Bagi Maria Sharapova, Sumbawa adalah tempat dimana ia jatuh cinta akan keindahan. Bagi Napoleon Bonaparte, Sumbawa adalah alasan ia kalah telak oleh dalam pertempuran Waterloo (1816) karena letusan gunung Tambora. Bagi para investor, Sumbawa adalah ladang subur yang siap ditanami investasi karena sangking kayanya sumber daya alam yang terkandung. Dan bagi diri pribadi, Sumbawa lebih dari itu semua, Sumbawa adalah tempat berpulang serta tempat dimana mimpi awalnya dirangkai, dan dengan bangganya, saya menyebutnya dengan rumah.
Sekalipun sudah merantau semejak tahun 2010 ke ibukota (Jakarta), rindu akan pulang ke Pulau Sumbawa selalu mendominasi pikiran. Rindu akan hangatnya kampung halaman, rindu akan pantai-pantainya, dan rindu akan keindahan dari pulau-pulau yang berada disekitarnya. Oleh karenanya, setiap tahun, paling tidak, moment kembali pulang bisa 2 kali dilangsungkan. Pertama, saat ada libur panjang menyapa. Kedua, saat mudik lebaran.
Melalui kedua moment tersebut. Tetap saja, moment mudiklah yang paling dinanti. Kenapa? Karena disitulah teman-teman sepermainan yang berada sama-sama di rantauan, memilih untuk pulang ke kampung halaman. Otomatis, waktu-waktu berkualitas bersama teman, sahabat dan keluarga akan tersita banyak dalam balutan kebersamaan.
Meski Lebaran kali ini sedikit dinodai dengan tiket pesawat yang tak kunjung turun serta terbatasnya barang bawaan (karena bagasi berbayar), tapi, itu bukannya sebuah masalah besar. Semahal apapun tiket, yang jelas, akan lebih mahal, jika ditahun ini tak dapat berkumpul bersama-sama keluarga.

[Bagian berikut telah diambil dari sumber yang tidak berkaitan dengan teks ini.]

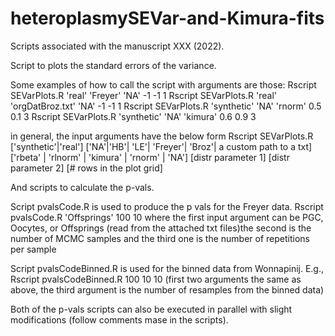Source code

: # heteroplasmySEVar-and-Kimura-fits

Scripts associated with the manuscript XXX (2022). 

Script to plots the standard errors of the variance.

Some examples of how to call the script with arguments are those:
Rscript SEVarPlots.R 'real' 'Freyer' 'NA' -1 -1 1
Rscript SEVarPlots.R 'real' 'orgDatBroz.txt' 'NA' -1 -1 1
Rscript SEVarPlots.R 'synthetic' 'NA' 'rnorm' 0.5 0.1 3
Rscript SEVarPlots.R 'synthetic' 'NA' 'kimura' 0.6 0.9 3

in general, the input arguments have the below form
Rscript SEVarPlots.R    ['synthetic'|'real']       ['NA'|'HB'| 'LE'| 'Freyer'| 'Broz'| a custom path to a txt]        ['rbeta' | 'rlnorm' | 'kimura' | 'rnorm' | 'NA']        [distr parameter 1]        [distr parameter 2]   [# rows in the plot grid]

And scripts to calculate the p-vals.

Script pvalsCode.R is used to produce the p vals for the Freyer data. 
Rscript pvalsCode.R  'Offsprings' 100 10
where the first input argument can be PGC, Oocytes, or Offsprings (read from the attached txt files)the second is the number of MCMC samples and the third one is the number of repetitions per sample

Script pvalsCodeBinned.R is used for the binned data from Wonnapinij.
E.g., Rscript  pvalsCodeBinned.R  100 10 10
(first two arguments the same as above, the third argument is the number of resamples from the binned data)

Both of the p-vals scripts can also be executed in parallel with slight modifications (follow comments mase in the scripts).
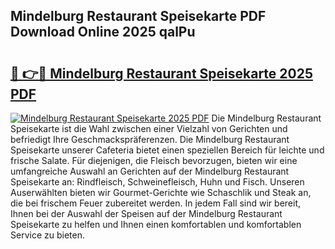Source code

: ## Mindelburg Restaurant Speisekarte PDF Download Online 2025 qalPu

# <h2><a href="http://gcc5zsj.nevu.top/?p=Mindelburg+Restaurant+Speisekarte">🔗 👉🔴 Mindelburg Restaurant Speisekarte 2025 PDF</a></h2>

[![Mindelburg Restaurant Speisekarte 2025 PDF](https://i.imgur.com/dBaPXMq.png)](http://gcc5zsj.nevu.top/?p=Mindelburg+Restaurant+Speisekarte)
Die Mindelburg Restaurant Speisekarte ist die Wahl zwischen einer Vielzahl von Gerichten und befriedigt Ihre Geschmackspräferenzen. Die Mindelburg Restaurant Speisekarte unserer Cafeteria bietet einen speziellen Bereich für leichte und frische Salate. Für diejenigen, die Fleisch bevorzugen, bieten wir eine umfangreiche Auswahl an Gerichten auf der Mindelburg Restaurant Speisekarte an: Rindfleisch, Schweinefleisch, Huhn und Fisch. Unseren Auserwählten bieten wir Gourmet-Gerichte wie Schaschlik und Steak an, die bei frischem Feuer zubereitet werden. In jedem Fall sind wir bereit, Ihnen bei der Auswahl der Speisen auf der Mindelburg Restaurant Speisekarte zu helfen und Ihnen einen komfortablen und komfortablen Service zu bieten.
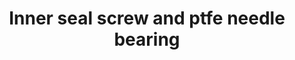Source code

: ---
title: "Inner seal screw and ptfe needle bearing"
price: "TBA"
desc: "Opis nije dostupan"
img_path: "/assets/img/A.MIG-8640.jpg"
brand: AMMO
available: true
cat: "tools"
subcat: "AIRBRUSH SPARE PARTS"
subsubcat: "SS"
---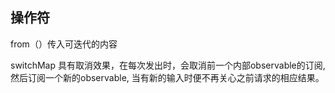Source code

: ## 操作符
from（）传入可迭代的内容 

switchMap 具有取消效果，在每次发出时，会取消前一个内部observable的订阅,然后订阅一个新的observable, 当有新的输入时便不再关心之前请求的相应结果。 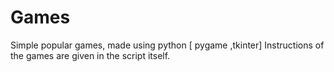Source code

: # Games
Simple popular games, made using python [ pygame ,tkinter]
Instructions of the games are given in the script itself.
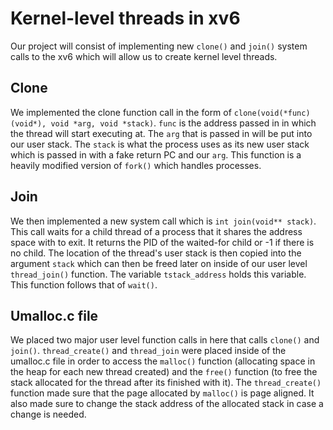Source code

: # Kernel-level threads in xv6

Our project will consist of implementing new `clone()` and `join()` system calls to the xv6 which will allow us to create kernel level threads. 

## Clone

We implemented the clone function call in the form of `clone(void(*func)(void*), void *arg, void *stack)`. `func` is the address passed in in which the thread will start executing at. The `arg` that is passed in will be put into our user stack. The `stack` is what the process uses as its new user stack which is passed in with a fake return PC and our `arg`. This function is a heavily modified version of `fork()` which handles processes.

## Join
We then implemented a new system call which is `int join(void** stack)`. This call waits for a child thread of a process that it shares the address space with to exit. It returns the PID of the waited-for child or -1 if there is no child. The location of the thread's user stack is then copied into the argument `stack` which can then be freed later on inside of our user level `thread_join()` function. The variable `tstack_address` holds this variable. This function follows that of `wait()`.

## Umalloc.c file
We placed two major user level function calls in here that calls `clone()` and `join()`. `thread_create()` and `thread_join` were placed inside of the umalloc.c file in order to access the `malloc()` function (allocating space in the heap for each new thread created) and the `free()` function (to free the stack allocated for the thread after its finished with it). The `thread_create()` function made sure that the page allocated by `malloc()` is page aligned. It also made sure to change the stack address of the allocated stack in case a change is needed.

Bagi mereka yang masih menganggap mudik ke Sumbawa itu mahal. Satu hal yang pasti, seperti yang diungkap oleh William James (filsuf), "mengetahui sesuatu tidak sama dengan mengalaminya sendiri." Karena mereka tak tahu bagaimana sensasi, pengalaman, kesukacitaan, dan euphoria, yang dirasakan kala memasuki Poto Tano (Lawang Desa) atau yang dikenal sebagai gerbang memasuki Pulau Sumbawa.
Mudik Rasa Liburan
Sekalipun Pulau Sumbawa tak setenar Pulau Lombok di mata khalayak luas, bagi kami, tentu tak mengapa. Setidaknya, Sumbawa tetaplah tenang dan nyaman ditinggali tanpa terusik oleh arus gilanya ekploitasi (belakangan ini) akan keindahan alam, yang sering kali hanya mengeruk keuntungan tanpa tahu bagaimana akan menjaganya tetap lestari.